■ **Stored items from a collection**:
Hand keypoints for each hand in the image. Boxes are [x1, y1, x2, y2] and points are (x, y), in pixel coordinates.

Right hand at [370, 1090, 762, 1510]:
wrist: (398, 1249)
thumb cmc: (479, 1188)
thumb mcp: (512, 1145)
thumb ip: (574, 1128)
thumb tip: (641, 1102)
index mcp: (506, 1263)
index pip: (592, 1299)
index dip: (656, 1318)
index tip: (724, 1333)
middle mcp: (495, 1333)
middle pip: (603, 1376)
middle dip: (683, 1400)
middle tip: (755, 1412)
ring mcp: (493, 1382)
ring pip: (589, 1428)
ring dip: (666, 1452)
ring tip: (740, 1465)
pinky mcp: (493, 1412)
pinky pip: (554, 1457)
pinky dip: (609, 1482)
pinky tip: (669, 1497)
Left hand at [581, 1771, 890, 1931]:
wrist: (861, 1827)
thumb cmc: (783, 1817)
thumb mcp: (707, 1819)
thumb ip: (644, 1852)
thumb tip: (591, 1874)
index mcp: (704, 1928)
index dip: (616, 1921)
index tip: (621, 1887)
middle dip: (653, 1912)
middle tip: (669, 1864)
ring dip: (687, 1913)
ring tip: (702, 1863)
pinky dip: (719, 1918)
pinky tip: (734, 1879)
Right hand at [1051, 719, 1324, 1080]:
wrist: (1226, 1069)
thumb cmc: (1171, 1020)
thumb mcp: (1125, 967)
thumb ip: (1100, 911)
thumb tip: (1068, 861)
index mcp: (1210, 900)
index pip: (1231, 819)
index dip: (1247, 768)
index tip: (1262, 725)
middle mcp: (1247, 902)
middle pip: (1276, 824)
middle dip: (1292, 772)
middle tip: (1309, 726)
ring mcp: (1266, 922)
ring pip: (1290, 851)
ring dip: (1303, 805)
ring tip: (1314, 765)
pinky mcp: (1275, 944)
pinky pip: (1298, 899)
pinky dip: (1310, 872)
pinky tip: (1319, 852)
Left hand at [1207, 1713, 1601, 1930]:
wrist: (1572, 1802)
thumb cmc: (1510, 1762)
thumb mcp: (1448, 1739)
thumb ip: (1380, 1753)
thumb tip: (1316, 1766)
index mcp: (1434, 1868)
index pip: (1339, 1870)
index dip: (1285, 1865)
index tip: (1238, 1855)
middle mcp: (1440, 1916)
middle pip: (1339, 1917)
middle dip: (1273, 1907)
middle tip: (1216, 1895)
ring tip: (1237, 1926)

* * *

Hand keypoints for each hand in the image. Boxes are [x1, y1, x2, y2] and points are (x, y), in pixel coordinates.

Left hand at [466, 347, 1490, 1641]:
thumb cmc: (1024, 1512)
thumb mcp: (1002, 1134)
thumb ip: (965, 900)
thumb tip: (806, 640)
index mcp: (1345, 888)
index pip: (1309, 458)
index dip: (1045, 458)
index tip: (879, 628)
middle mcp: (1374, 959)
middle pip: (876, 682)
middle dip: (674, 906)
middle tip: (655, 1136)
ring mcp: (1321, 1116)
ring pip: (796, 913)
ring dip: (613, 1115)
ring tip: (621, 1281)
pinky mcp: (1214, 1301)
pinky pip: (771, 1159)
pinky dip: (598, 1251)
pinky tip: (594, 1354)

■ **Task to carry out**: Give back precisely the lines above that start at the line containing "pinky pip: (554, 1457)" and end at the line containing "index mcp: (1210, 900)", inclusive. No other lines belong in the output.

■ **Answer to this exercise**:
pinky pip: (554, 1457)
pinky dip: (609, 1482)
pinky tip: (669, 1497)
Left hand at [581, 1771, 890, 1931]:
wrist: (861, 1827)
thumb cmc: (783, 1817)
thumb mcp: (707, 1819)
thumb ip: (644, 1852)
thumb tip: (591, 1874)
index mcp: (704, 1928)
index dip: (616, 1921)
index tip: (621, 1887)
middle dip: (653, 1912)
middle tip: (669, 1864)
ring dip: (687, 1913)
ring tip: (702, 1863)
pinky dip: (719, 1918)
pinky tip: (734, 1879)
Right hand at [1051, 719, 1324, 1080]:
wrist: (1226, 1069)
thumb cmc: (1171, 1020)
thumb mcp: (1125, 967)
thumb ip: (1100, 911)
thumb tip: (1068, 861)
index mcp: (1210, 900)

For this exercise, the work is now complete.